An advocacy group is turning up the heat in the carbon tax debate, touting a new poll it says shows British Columbians are tired of the initiative.
The poll, conducted by Innovative Research Group and commissioned by the Canadian Taxpayers Federation, found 49 per cent of respondents opposed B.C.’s carbon tax, compared to 24 per cent in support.
Opposition was strongest in B.C.s Interior/North (58 per cent), among BC Conservative (72 per cent) and BC United (61 per cent) voters, among those earning $40,000 to $150,000 (51 per cent) and more than $150,000 (56 per cent), and among people aged 35 to 54 (50 per cent) and those aged 55 and over (59 per cent).
Opposition was lowest among those on Vancouver Island (44 per cent), NDP (33 per cent) and Green (34 per cent) voters, those earning under $40,000 a year (44 per cent) and people aged 18-34 (34 per cent).
“About twice as many people oppose the carbon tax as support it,” said Carson Binda, B.C. director for the Canadian Taxpayers Federation.
Binda said the poll shows net support for the carbon tax has dropped 28 per cent in the last six months, as British Columbians grapple with “outrageous home heating bills that are drastically inflated by the carbon tax.”
About two-thirds of respondents, with majorities in all categories and across parties, also said they supported a cut in gasoline taxes.
“The carbon tax will not solve climate change,” Binda argued, adding it should be a “no-brainier” for the BC NDP to cut both the carbon tax and fuel taxes.
Jens Wieting, science adviser for the Sierra Club of B.C., raised concerns about how the poll’s questions were framed — noting they didn’t factor in the costs of not addressing the climate crisis.
The 2021 floods and landslides in B.C. cost more than $17 billion in infrastructure repairs alone, he said, while the cost of fighting the 2023 wildfires neared $1 billion.
“It’s clear that we are in a climate crisis, and the cost of the climate crisis is escalating, and I really wish that all concerns about our tax dollars also looked at cost of the climate crisis,” he said.
“We have now climate disasters every year … Clearly we need a price on pollution, and it has to increase.”
The poll also failed to acknowledge that millions of British Columbians receive hundreds of dollars in carbon tax rebates every year, he said.
Wieting said there is no question the province needs to find ways to address cost of living problems, but said it should look at solutions like cutting fossil fuel subsidies that would free up money while addressing climate change.
“We are at a point where we are not making enough progress to meet our climate targets,” he said.
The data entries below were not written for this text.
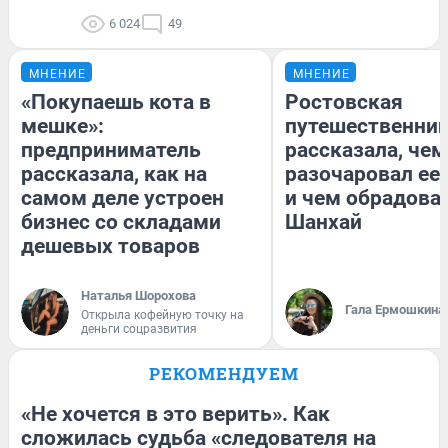
6 024
49
МНЕНИЕ
МНЕНИЕ
«Покупаешь кота в
Ростовская
мешке»:
путешественни
предприниматель
рассказала, чем
рассказала, как на
разочаровал ее
самом деле устроен
и чем обрадова
бизнес со складами
Шанхай
дешевых товаров
Наталья Шорохова
Гала Ермошкина
Открыла кофейную точку на
деньги соцразвития
РЕКОМЕНДУЕМ
«Не хочется в это верить». Как
сложилась судьба «следователя на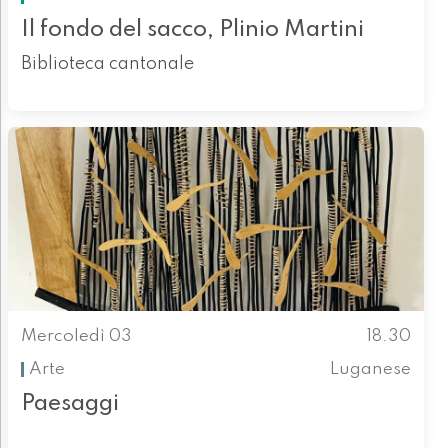
Il fondo del sacco, Plinio Martini
Biblioteca cantonale
Mercoledì 03
18.30
Arte
Luganese
Paesaggi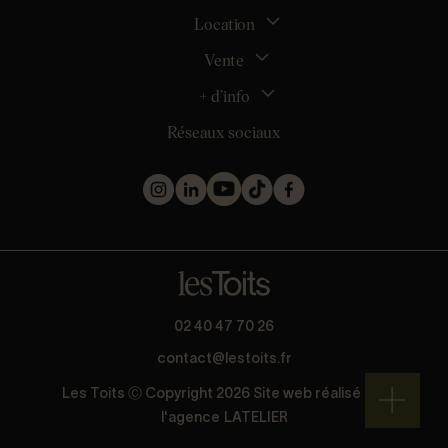
Location
La gestion locative
Mon espace bailleur
Vente
Tous nos biens en location
Demander une estimation locative
Location appartement Nantes
+ d’info
Estimer mon bien
Location appartement Rezé
Maison Nantes (44000)
Réseaux sociaux
Location appartement Saint-Sébastien-sur-Loire
Inscription
Maison Saint-Sébastien-sur-Loire (44230)
Location maison Nantes (44000)
Qui sommes nous ?
Maison Carquefou (44470)
Location maison Clisson (44190)
Nos métiers
Maison Couëron (44220)
Location maison Rezé (44400)
Les projets d’achat
Maison Pornic (44210)
Location maison Bouguenais (44340)
Les biens vendus et loués
Maison Clisson (44190)
Mentions légales
Appartement Nantes (44000)
Politique de confidentialité
Appartement Saint-Herblain (44800)
Barème
Appartement Orvault (44700)
* Collecte d’avis conforme à la norme AFNOR NF ISO 20488 via
02 40 47 70 26
Appartement Saint-Nazaire (44600)
Guest Suite.
contact@lestoits.fr
Les Toits Ⓒ Copyright 2026 Site web réalisé par
l'agence
LATELIER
“If we were to lose the carbon tax, we would fall even further behind. So instead of taking stronger climate action, we would be left with weaker climate action, and that would be a terrible idea at this point in time.”
Binda, meanwhile, suggested the poll shows B.C.’s NDP facing growing political pressure on the carbon tax file.
“We are seeing the national conversation around carbon taxes changing dramatically over the past several months,” he said.
“We’ve seen David Eby’s counterpart in Manitoba, Wab Kinew, who is a New Democratic premier moving to axe gas taxes and call for various exemptions on carbon taxes; we’ve seen the federal NDP vote alongside the Conservatives on a motion to remove the carbon tax from home heating.”
Under British Columbia’s 2030 climate targets, the province has committed to slashing greenhouse gas emissions in the transportation sector by between 27 and 32 per cent, in industry by 38-43 per cent, in the oil and gas sector by between 33 and 38 per cent and in buildings and communities by between 59 and 64 per cent below 2007 levels.
As of 2020, emissions in the transportation sector were up 11.7 per cent, while the oil and gas sector had fallen by 7.2 per cent, other industry had fallen by 8.4 per cent and buildings and communities had fallen by 9.9 per cent.
The poll was conducted between Oct. 26 and Oct. 30 via Innovative Research Groups’ online national research panel with additional respondents form online sample provider Lucid. It included 1,125 adult British Columbians, weighted with Statistics Canada census data. No margin of error is available because the online survey pool was not a random probability-based sample.